There is subtlety in the way they are described as coming to understand each others' talents. The character called Po grows up believing that his grace is that he can read minds when someone else is thinking about him. He hides this grace, presenting it to others as a fighting grace, because knowing what his opponent is about to do makes him a formidable fighter. When his friend and sparring partner, the protagonist, Katsa, realizes that he can read her mind, she accuses him of lying to her, and he says:
"'You would have me friendless, Katsa," he finished quietly. 'You would have my Grace control every aspect of my life and shut me off from every happiness.'
She didn't want to hear these words, words that called to her sympathy, to her understanding. She who had hurt so many with her own Grace, and been reviled because of it. She who still struggled to keep her Grace from mastering her, and who, like him, had never asked for the power it gave her.
'Yes,' he said. 'I didn't ask for this. I would turn it off for you, if I could.'
Rage then, rage again, because she couldn't even feel sympathy without him knowing it."
And later, Katsa understands even more about Po's grace when he admits that she's better at hunting and fighting than he is:
"'But you're better than I am, Katsa. And it doesn't humiliate me.' He fed a branch to the fire. 'It humbles me. But it doesn't humiliate me.'
She sat quietly as night closed in and watched the blood drip from the hunk of meat she held on a stick over the fire. She listened to it sizzle as it hit the flames. She tried to separate in her mind the idea of being humbled from the idea of being humiliated and she understood what Po meant. She wouldn't have thought to make the distinction. He was so clear with his thoughts, while hers were a constant storm that she could never make sense of and never control. She felt suddenly and sharply that Po was smarter than she, worlds smarter, and that she was a brute in comparison. An unthinking and unfeeling brute.

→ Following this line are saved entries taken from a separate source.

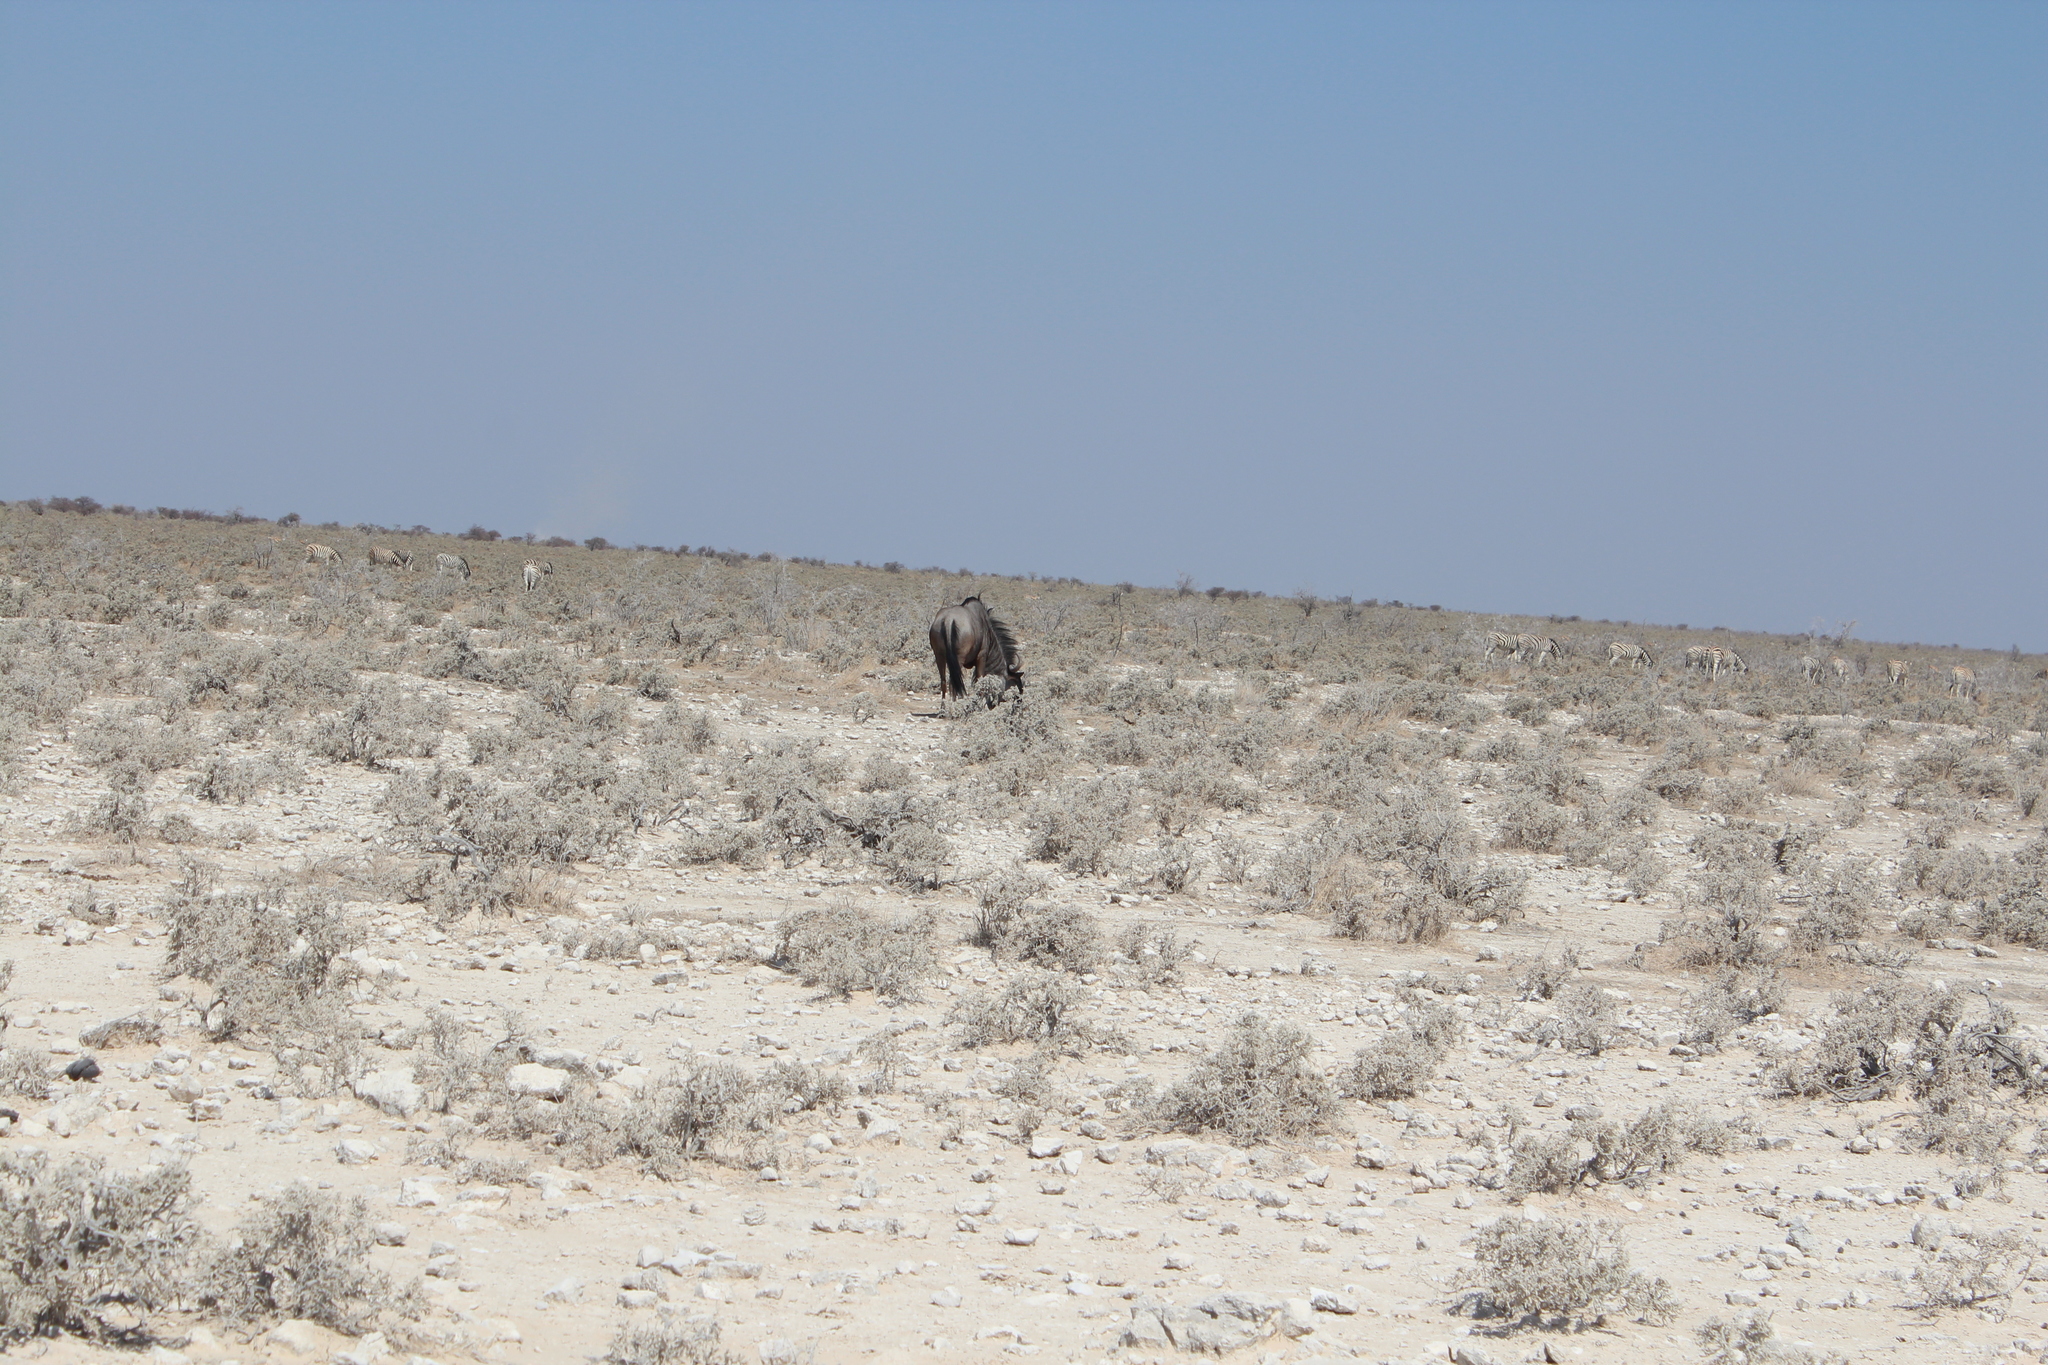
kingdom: Animalia
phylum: Chordata
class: Mammalia
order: Artiodactyla
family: Bovidae
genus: Connochaetes
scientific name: Connochaetes taurinus
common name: Blue wildebeest
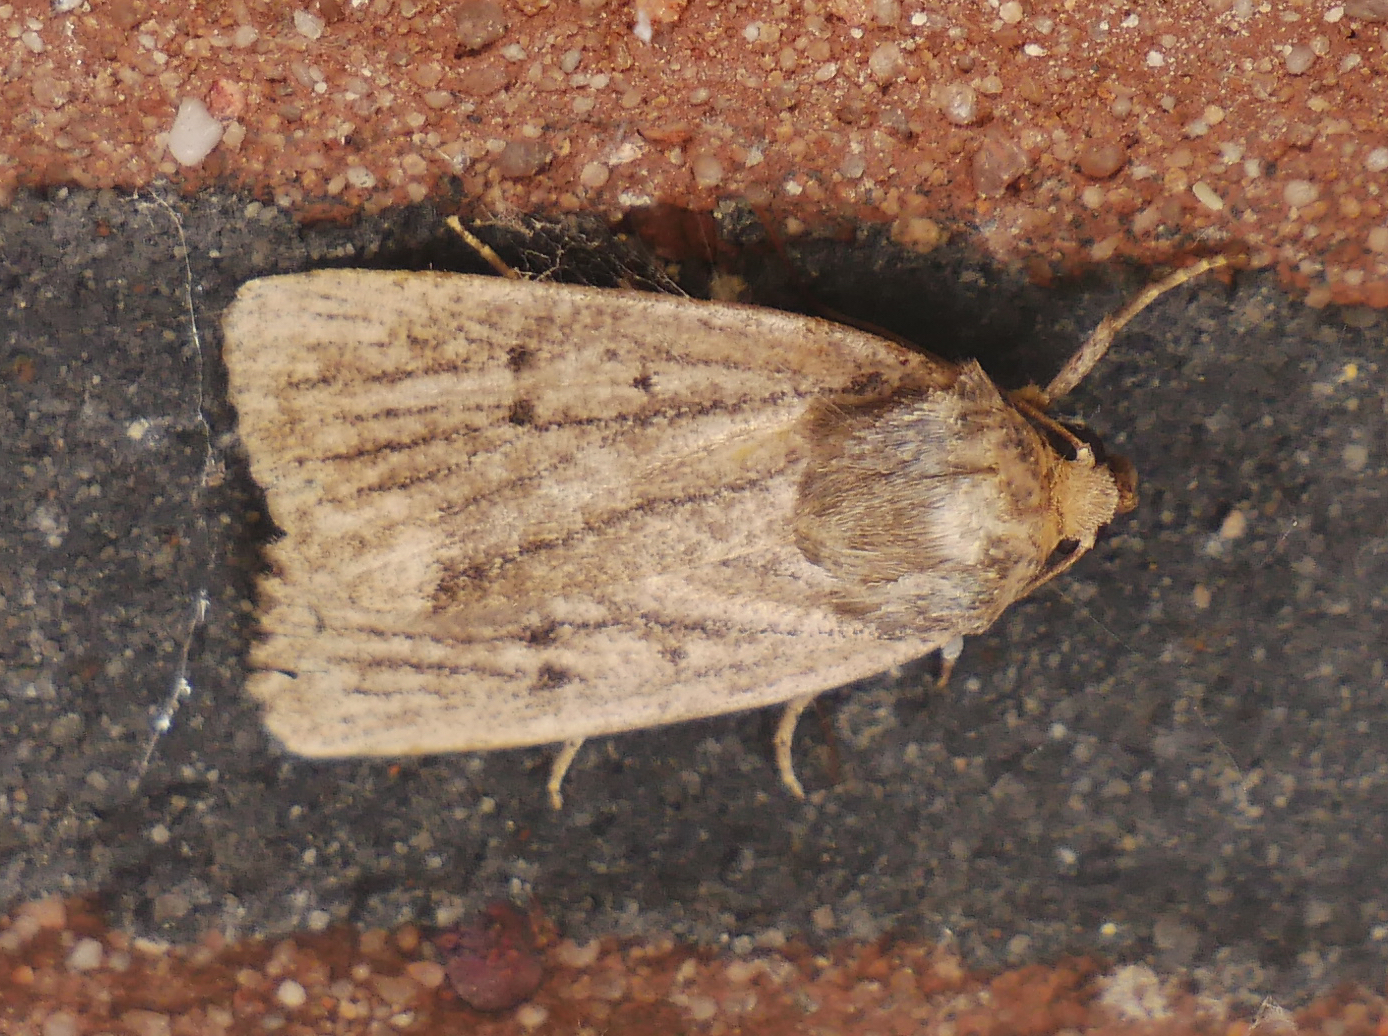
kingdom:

'Katsa....I don't see how you can compare us,' he said, 'and find yourself lacking in intelligence, or unthinking or unfeeling. I've had to spend my entire life hammering out the emotions of others, and myself, in my mind. If my mind is clearer, sometimes, than yours, it's because I've had more practice.'"
It's a nice change, in a fantasy, to see that a character has to continually work at using one of his natural gifts, not just like it's usually seen in a movie, as a brief montage with energetic music, but during most of the minutes in every one of his days.

Katsa is a woman of action, which is certainly a nice change in fantasy (remember how Fran Walsh and Philippa Boyens eventually pulled back from their initial superimposition of Arwen's character on Glorfindel's?). Katsa refuses to marry the hero, declares that she will never have children, and despite the fact that she rescues a little girl, doesn't try to adopt her and doesn't change her mind about having children when the rescue is succesful. She learns to control her grace so that others can't use it to control her.

Katsa is a heroine who keeps learning to be more balanced and graceful, and Cashore is a writer who is entering the literary world with a grace all her own.